The problem with this is that most people don’t access the third part of their brain: Mr. Emotion Man. If you don’t throw a real honest to goodness positive emotion into the equation, nothing happens. So, when I decided that I was tired of being periodically fat, I started to access this third chunk of brain power. I’ve been doing this for eight months now. How? I NEVER talk about how much weight I want to lose or how fat I am. I NEVER talk about my weight stalling. Heck, I try not to talk about my weight at all unless it’s to say something like, “Well, I just love it when I weigh 130 pounds, yep, I’m so happy there.” Then I change the subject. Or I say something like, “It’s so easy to be skinny, my body just wants to be 130, what can I do?” In fact, 130 is the only number I ever use in casual conversation.

While these phrases started out as figments of my conscious imagination, they have successfully worked and tricked my body into total body belief. December 3, 2007 I weighed 196 (the day before Junie came). This morning I was 132. Go ahead, tell me the Salami Diet doesn’t work.

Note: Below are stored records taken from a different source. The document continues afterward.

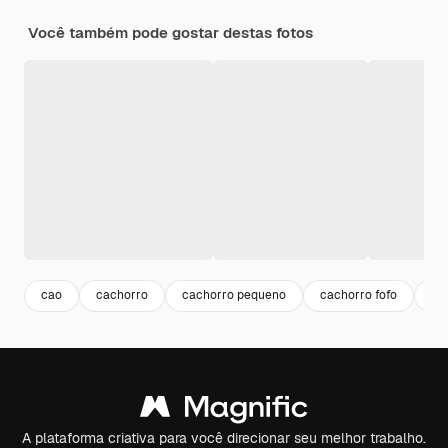
Você também pode gostar destas fotos
cao
cachorro
cachorro pequeno
cachorro fofo
ch
A plataforma criativa para você direcionar seu melhor trabalho.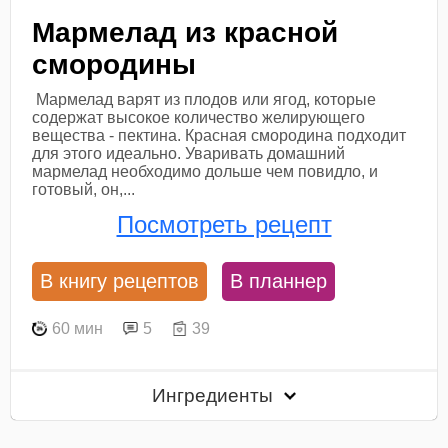
Мармелад из красной
смородины
Мармелад варят из плодов или ягод, которые
содержат высокое количество желирующего
вещества - пектина. Красная смородина подходит
для этого идеально. Уваривать домашний
мармелад необходимо дольше чем повидло, и
готовый, он,...
Посмотреть рецепт
В книгу рецептов
В планнер
60 мин
5
39
Ингредиенты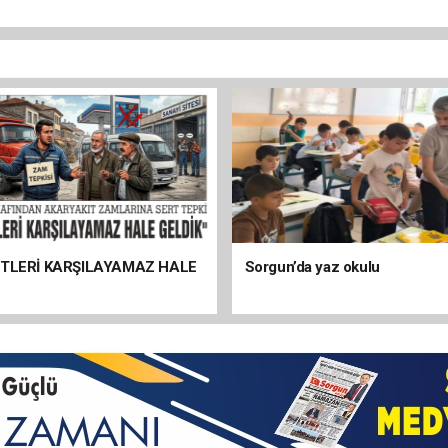
ETLERİ KARŞILAYAMAZ HALE
Sorgun’da yaz okulu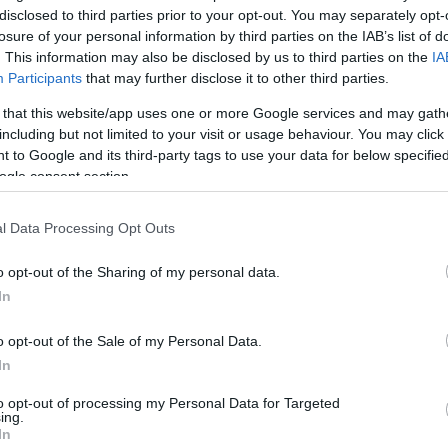
disclosed to third parties prior to your opt-out. You may separately opt-
losure of your personal information by third parties on the IAB’s list of
. This information may also be disclosed by us to third parties on the
IA
Participants
that may further disclose it to other third parties.
 that this website/app uses one or more Google services and may gath
including but not limited to your visit or usage behaviour. You may click 
 to Google and its third-party tags to use your data for below specifi
ogle consent section.
l Data Processing Opt Outs
υ..
o opt-out of the Sharing of my personal data.
In
o opt-out of the Sale of my Personal Data.
In
to opt-out of processing my Personal Data for Targeted
ing.
In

The last thing you have to know is this: You have to pretend you’re an actress. You must stop at every mirror in your house regularly and say out loud, “Man, I look so hot today! I can’t believe how skinny I’m getting!” Suck in, tuck your pelvis under (as my sister Koni would say) and stroll over to the fridge for some salami. Do this repeatedly all day.

In a few weeks you won’t have to do it anymore, your body will be a believer. Have a friend who doesn’t care that you call and brag about how skinny you are (thanks Tricia). Even if it isn’t true, you must attach that excitement to the words. The happy, joyful, I love my body excitement. Only then will your subconscious mind believe.

And then you’ll get skinny.

And that, my friends, is the Salami Way of Thinking.